42. A Constituição dedica um capítulo inteiro à reforma agrária, o artigo 184 determina que “(i) é poder da União desapropriar por conta de interesse social, para fins de reforma agrária, a propriedade rural que não esteja desempenhando sua função social”. É reservado ao Judiciário determinar a função social da propriedade rural para dirimir controvérsias sobre se uma propriedade particular é “produtiva” ou não. Os processos de reforma agrária são julgados no tribunal pois os critérios usados pelo Governo Federal para definir se a propriedade em questão está deixando de cumprir sua “função social” por ser “improdutiva” são ilegais ou inconstitucionais, ou, em alguns casos, claramente errados. O problema é, segundo boatos, quase sempre muito complicado pela falta de habilidade em lidar com a reforma agrária no âmbito municipal. O advento e as melhorias progressivas nos planos-mestres municipais devem solucionar o problema através da regulamentação do uso da propriedade rural.

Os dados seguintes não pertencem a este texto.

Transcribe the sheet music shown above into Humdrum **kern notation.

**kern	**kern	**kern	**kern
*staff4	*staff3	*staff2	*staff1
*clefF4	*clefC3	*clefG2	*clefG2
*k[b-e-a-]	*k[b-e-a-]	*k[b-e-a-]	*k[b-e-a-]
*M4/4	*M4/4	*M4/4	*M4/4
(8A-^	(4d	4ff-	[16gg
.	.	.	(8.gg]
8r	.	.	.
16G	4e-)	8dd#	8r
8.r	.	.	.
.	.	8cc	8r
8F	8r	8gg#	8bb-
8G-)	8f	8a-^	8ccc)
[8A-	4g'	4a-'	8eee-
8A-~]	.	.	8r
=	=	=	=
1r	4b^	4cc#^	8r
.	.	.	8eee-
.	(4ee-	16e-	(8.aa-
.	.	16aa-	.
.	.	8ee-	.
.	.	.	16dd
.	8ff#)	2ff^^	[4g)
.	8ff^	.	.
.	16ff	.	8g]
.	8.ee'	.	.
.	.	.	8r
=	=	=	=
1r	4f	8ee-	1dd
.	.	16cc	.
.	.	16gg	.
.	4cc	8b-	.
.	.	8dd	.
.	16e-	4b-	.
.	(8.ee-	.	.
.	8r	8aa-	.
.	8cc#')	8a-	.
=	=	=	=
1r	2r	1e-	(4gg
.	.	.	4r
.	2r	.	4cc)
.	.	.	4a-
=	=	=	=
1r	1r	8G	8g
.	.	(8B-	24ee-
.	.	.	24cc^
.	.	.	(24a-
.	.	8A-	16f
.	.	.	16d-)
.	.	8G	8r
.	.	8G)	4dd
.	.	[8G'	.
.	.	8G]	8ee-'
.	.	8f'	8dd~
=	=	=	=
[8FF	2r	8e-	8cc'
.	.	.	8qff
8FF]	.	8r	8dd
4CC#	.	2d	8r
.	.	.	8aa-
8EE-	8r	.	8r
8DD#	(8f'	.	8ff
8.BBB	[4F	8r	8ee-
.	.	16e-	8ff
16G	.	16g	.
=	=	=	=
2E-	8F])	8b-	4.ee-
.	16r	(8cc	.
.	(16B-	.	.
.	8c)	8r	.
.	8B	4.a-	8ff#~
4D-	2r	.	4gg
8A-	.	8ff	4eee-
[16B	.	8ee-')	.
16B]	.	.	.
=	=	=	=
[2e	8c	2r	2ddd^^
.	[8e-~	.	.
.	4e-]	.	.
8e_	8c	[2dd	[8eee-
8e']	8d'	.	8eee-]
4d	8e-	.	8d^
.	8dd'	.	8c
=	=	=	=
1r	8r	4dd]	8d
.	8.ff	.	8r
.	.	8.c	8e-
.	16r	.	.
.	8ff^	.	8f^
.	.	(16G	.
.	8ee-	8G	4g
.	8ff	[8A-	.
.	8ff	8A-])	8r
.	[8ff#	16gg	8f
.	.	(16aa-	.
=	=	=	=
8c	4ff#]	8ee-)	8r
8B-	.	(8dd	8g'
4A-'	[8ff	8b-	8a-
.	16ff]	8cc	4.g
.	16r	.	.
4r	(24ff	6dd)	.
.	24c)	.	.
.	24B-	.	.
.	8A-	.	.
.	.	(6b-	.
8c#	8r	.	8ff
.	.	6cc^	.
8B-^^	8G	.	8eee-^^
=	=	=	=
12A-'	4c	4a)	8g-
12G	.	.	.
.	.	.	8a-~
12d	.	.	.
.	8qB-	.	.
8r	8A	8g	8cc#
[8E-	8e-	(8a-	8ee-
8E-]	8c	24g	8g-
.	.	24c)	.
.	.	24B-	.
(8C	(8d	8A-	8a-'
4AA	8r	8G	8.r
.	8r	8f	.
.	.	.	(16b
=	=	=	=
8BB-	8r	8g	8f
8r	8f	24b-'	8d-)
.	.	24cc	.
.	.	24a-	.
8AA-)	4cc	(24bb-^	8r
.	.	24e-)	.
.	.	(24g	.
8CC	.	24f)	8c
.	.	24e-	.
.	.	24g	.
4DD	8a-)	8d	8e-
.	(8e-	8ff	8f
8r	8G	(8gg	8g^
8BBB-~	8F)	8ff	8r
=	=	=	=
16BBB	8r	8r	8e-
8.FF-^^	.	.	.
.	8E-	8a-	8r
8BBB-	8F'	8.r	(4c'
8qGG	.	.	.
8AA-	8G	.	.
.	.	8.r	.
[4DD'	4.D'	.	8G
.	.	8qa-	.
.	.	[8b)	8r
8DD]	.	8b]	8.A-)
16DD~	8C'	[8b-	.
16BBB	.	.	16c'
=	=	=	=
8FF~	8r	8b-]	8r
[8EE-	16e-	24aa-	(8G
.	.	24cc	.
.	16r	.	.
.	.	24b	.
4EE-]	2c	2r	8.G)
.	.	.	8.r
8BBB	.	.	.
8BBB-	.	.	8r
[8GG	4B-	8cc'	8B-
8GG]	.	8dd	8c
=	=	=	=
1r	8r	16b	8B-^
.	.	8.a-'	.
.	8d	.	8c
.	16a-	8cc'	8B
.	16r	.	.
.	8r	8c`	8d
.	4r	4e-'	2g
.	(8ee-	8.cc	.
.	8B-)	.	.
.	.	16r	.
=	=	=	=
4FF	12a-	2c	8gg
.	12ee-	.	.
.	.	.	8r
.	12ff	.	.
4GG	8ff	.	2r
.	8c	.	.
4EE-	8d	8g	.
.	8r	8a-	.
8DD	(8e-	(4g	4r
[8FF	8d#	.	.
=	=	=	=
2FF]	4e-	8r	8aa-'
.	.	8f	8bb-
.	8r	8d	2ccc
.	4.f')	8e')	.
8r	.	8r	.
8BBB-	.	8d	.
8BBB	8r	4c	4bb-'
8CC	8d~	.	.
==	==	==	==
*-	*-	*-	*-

B. Ocupação de terras urbanas

43. A concentração de propriedade nas mãos de alguns indivíduos e a baixa produtividade da terra também têm sido algumas das principais razões para migração em grande escala das áreas rurais para as cidades. Cerca de 166 milhões de hectares pertencem a latifúndios que ocupam 60 por cento da área rural total. O Brasil ainda não atingiu o objetivo de garantir moradia adequada e meios de sobrevivência à população rural. Isto tem sobrecarregado as áreas urbanas.

44. Considerando o alto nível de pobreza, da falta de moradia e de terra no país, é evidente que a ocupação territorial continuará, e aumentará cada vez mais também nas áreas urbanas onde os movimentos como o Movimento dos Trabalhadores Sem Tetos (MTST), a União Nacional de Moradia Popular e o Movimento Nacional de Luta pela Moradia (MNLM) também estão bem estabelecidos. O Relator Especial teve a oportunidade de visitar várias ocupações do MTST durante sua missão. Uma vez que terras rurais ou lotes urbanos ociosos ou abandonados, como hospitais e mercados fechados, foram identificados, a organização mobiliza seus membros sem-terra e sem-teto e ocupa o local, quase sempre durante a noite.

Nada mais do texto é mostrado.